Archive for June 6th, 2008
Right Now aka Come as you are
Posted by pavlovskitty on June 6, 2008
Posted in Uncategorized | Tagged: blogging, personal | 1 Comment »
Pushing the limits
Posted by pavlovskitty on June 6, 2008
I think I’ve stressed enough that I don’t want my 13 yo unsupervised at other kids’ homes. I’ve stressed to her that she can’t have friends over when I’m not there. This is a dead horse, right?
Wednesday was her last day of school, and I agreed to let her stay at her friend’s house since another girl was there too. I asked her whether they would be unsupervised on Thursday, because if that was the case, something needed to be arranged. I was told that this girl’s parents were driving the other girl home on Thursday, so they could drive her too, and I requested that they bring her here to my work. The problem was, I never spoke to the parents directly myself.
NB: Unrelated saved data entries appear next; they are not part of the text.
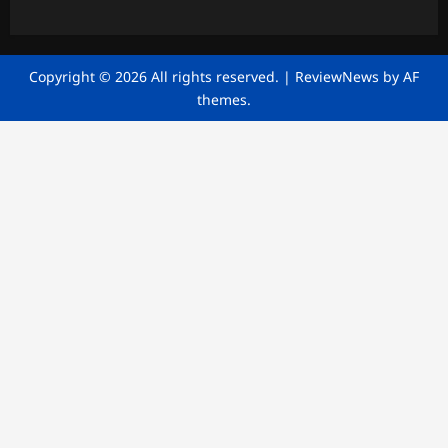
Copyright © 2026 All rights reserved.
|
ReviewNews
by AF
themes.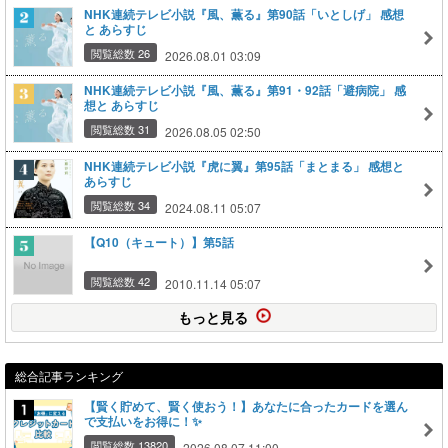
NHK連続テレビ小説『風、薫る』第90話「いとしげ」 感想
と あらすじ
閲覧総数 26
2026.08.01 03:09
NHK連続テレビ小説『風、薫る』第91・92話「避病院」 感
想と あらすじ
閲覧総数 31
2026.08.05 02:50
NHK連続テレビ小説『虎に翼』第95話「まとまる」 感想と
あらすじ
閲覧総数 34
2024.08.11 05:07
【Q10（キュート）】第5話
閲覧総数 42
2010.11.14 05:07
もっと見る
総合記事ランキング
【賢く貯めて、賢く使おう！】あなたに合ったカードを選ん
で支払いをお得に！✨
閲覧総数 13820
2026.08.07 11:00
9:30 Thursday morning, Amy calls me. Her friend’s parents were at work. *Big Audible Mommy Sigh* I was told that the alarm was on, they were locked in the house, blahblahblah. I waited until I got off work and picked her up first. What I found was my daughter and her friend across the street from the house, rounding up the dogs that had gotten out, practically running in front of another car to catch these critters. She told me the door had gotten stuck and when they tried to fix it the dogs got out. Can you see my exasperation here?
Now, we don’t live in the “city” anymore. But is it really inevitable / acceptable at her age to have a group of them unattended. When I was her age, I was allowed to babysit at nights, so I know I was unattended in other people’s houses. And I do remember occasionally having a friend over to help. So am I being old-fashioned?
We had another long conversation last night, where I told her that I felt like she had avoided giving me complete details to ensure permission to go. I want to believe her that she didn’t know the complete story, and that if she was trying to get away with something, she wouldn’t have called me as soon as she woke up to tell me there were no grownups there. And being that I didn’t speak to an adult myself, I couldn’t exactly place the entire blame on her.
There was no “punishment” dished out. It was a frustrating situation and I’ll be a more vigilant parent in the future. But I still am on the fence about what kind of boundaries and freedoms my 13 yo should be allowed. It’s the line between overprotective and permissive parenting I, probably along with many other single parents, struggle with.